The only way samsung could of made this drive worth that money is if they had the drive on a pci-e 3.0 x4 interface with nvme instructions. I'm sure there will be tons of idiots who just buy it cause it's the latest drive. But if you use your brain you can see the 840 evo is still the best SATA drive when the cost/performance ratio is taken into account. 2x 1tb evo's in 25% OP mode gives you 1650GB and costs u 100 dollars extra or less and gives you the same performance or even better compared to 7% 850 pro 1000GB especially when raid 0 is taken into account.
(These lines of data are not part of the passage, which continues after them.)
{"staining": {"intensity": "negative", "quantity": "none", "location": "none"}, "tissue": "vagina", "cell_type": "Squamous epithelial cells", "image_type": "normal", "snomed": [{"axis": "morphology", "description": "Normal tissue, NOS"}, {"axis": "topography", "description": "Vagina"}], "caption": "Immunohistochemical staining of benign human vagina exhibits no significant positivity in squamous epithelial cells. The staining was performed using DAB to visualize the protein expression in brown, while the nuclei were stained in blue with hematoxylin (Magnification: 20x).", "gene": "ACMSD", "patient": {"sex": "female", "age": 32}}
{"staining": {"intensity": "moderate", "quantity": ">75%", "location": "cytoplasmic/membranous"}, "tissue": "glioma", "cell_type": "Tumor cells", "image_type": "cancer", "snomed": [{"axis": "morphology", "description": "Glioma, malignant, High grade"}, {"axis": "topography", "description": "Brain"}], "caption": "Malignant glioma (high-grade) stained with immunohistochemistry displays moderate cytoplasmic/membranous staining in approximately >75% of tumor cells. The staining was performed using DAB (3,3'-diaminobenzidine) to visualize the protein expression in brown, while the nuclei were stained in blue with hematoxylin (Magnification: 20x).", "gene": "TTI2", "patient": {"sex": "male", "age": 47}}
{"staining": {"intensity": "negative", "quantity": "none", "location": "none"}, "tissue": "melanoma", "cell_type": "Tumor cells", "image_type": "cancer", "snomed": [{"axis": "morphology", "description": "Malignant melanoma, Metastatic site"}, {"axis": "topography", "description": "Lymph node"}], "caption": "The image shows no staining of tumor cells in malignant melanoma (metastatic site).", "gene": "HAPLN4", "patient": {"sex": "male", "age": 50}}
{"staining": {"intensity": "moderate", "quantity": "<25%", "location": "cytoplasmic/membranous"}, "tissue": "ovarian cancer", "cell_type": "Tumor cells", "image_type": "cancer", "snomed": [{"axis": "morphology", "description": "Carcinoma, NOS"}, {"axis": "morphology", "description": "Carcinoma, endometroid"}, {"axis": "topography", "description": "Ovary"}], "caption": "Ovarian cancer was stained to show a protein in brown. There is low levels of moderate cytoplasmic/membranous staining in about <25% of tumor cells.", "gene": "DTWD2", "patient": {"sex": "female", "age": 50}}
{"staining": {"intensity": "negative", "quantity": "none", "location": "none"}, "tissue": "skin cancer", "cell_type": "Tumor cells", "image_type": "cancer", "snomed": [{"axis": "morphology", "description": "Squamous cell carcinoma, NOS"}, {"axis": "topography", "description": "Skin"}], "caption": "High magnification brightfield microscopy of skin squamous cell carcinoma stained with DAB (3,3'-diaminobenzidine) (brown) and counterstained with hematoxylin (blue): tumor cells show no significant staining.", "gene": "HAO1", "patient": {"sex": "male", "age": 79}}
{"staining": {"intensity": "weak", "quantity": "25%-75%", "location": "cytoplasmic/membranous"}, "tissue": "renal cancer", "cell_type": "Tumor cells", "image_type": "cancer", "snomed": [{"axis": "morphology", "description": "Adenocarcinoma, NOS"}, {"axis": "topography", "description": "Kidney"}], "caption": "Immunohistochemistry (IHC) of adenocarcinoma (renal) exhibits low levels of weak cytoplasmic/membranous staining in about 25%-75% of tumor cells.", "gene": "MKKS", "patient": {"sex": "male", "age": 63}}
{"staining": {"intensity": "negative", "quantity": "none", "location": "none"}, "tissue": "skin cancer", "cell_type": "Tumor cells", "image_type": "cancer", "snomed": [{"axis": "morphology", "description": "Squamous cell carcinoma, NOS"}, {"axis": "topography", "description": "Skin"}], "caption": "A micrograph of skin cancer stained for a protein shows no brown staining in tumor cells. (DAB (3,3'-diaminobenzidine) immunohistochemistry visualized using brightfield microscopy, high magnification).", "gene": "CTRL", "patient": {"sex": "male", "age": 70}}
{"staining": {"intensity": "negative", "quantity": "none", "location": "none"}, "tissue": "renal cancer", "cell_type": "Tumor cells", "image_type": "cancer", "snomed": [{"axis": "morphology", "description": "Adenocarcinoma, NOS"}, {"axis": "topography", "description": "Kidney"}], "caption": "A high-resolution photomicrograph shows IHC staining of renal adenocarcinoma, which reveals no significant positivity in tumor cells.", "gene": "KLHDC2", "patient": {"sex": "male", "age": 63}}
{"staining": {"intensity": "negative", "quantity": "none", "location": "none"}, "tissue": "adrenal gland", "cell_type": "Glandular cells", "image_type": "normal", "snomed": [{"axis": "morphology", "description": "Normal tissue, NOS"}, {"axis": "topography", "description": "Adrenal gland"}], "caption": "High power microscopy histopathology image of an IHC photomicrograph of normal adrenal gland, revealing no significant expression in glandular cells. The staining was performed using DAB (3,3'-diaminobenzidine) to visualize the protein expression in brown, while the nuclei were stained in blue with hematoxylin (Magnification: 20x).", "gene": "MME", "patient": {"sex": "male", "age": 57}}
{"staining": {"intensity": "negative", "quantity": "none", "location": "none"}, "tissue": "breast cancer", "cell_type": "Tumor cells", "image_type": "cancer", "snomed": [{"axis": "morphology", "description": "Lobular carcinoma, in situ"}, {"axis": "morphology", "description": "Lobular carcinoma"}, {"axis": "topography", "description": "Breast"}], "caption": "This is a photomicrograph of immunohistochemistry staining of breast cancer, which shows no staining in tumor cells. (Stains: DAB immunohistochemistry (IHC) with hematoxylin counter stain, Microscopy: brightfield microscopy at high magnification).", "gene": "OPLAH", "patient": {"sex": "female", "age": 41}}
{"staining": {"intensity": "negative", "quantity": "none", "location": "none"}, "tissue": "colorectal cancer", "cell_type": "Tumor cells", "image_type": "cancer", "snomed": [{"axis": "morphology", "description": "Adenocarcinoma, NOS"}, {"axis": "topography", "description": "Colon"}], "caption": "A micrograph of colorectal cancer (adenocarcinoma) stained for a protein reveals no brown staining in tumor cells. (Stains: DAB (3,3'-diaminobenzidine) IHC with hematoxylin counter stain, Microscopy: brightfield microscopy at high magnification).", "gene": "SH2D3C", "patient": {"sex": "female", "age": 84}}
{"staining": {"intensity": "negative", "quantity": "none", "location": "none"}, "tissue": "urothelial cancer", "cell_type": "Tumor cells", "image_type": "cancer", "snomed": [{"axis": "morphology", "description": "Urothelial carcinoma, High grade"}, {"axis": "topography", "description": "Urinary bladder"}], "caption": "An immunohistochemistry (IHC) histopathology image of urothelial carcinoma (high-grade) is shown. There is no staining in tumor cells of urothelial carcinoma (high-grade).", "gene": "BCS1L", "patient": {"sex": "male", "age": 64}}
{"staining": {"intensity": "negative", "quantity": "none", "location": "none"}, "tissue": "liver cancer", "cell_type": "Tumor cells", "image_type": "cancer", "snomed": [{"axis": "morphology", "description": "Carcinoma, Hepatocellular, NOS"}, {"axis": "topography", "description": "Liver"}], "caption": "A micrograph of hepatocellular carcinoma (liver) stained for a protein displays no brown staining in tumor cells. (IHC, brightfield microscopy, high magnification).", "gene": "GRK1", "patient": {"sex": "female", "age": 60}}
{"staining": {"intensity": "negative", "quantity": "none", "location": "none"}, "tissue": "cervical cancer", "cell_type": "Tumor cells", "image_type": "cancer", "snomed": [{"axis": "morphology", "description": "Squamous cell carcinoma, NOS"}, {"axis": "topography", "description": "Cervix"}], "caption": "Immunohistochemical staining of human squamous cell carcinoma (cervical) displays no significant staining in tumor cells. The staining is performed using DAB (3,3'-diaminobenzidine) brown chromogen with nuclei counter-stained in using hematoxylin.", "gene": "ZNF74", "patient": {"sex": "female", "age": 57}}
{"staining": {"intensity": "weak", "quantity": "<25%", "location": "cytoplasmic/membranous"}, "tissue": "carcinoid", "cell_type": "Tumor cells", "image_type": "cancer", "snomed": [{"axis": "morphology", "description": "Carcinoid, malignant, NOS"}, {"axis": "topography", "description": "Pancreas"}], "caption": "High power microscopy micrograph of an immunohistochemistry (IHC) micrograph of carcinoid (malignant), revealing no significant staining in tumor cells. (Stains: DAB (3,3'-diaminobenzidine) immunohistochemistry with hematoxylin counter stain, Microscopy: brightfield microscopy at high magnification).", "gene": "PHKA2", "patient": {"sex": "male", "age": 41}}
I'll take 1650GB over 1000GB if it's only 100 more and performance is equal or better easy choice.
Laststop311 - Wednesday, July 2, 2014 - link
Since samsung is stacking vertically now what they should of done is made a super huge 2tb drive to differentiate themselves from all these other drives. A 2tb drive for 1400 is a little more acceptable than 1tb for 700 simply because it's the only single drive with 2TB capacity.I can see great things happening with vertical stacked nand tho. When this process matures we should be seeing nand drives surpass spinning hard drives in capacity. When samsung has those 1tbit dies its planning for 2017 we should be able to have 8-12TB SSD's
althaz - Wednesday, July 2, 2014 - link
It's a new product and it's priced highly. Eager early adopters who want to move on to the latest and greatest will buy now, value-concious people will buy the 840s. Inventory of the 840s will get eaten up and the 850s will drop in price.This is what happens whenever any product is released, basically ever.
asmian - Wednesday, July 2, 2014 - link
Sorry, but neither this nor the EVO will get my money. Performance is all very well, even if only a tiny handful of users with extremely niche workloads will ever notice any difference, but all this extra reliability at a price premium means NOTHING without simple power loss protection. Restricting something so basic to "Enterprise" class products is the real gouging here by Samsung, not the price.If Crucial can provide that protection on the CHEAPEST drives in their class (M500/M550 and IIRC MX100 too) with performance that is not gimped as a balance, then there is no excuse for Samsung not to. This should be a no-compromise baseline for all SSDs going forward, and Anandtech should push hard for that - users should as well, by voting with their wallets and refusing to buy drives, however fast and powerful, that do not provide power loss protection as a basic feature.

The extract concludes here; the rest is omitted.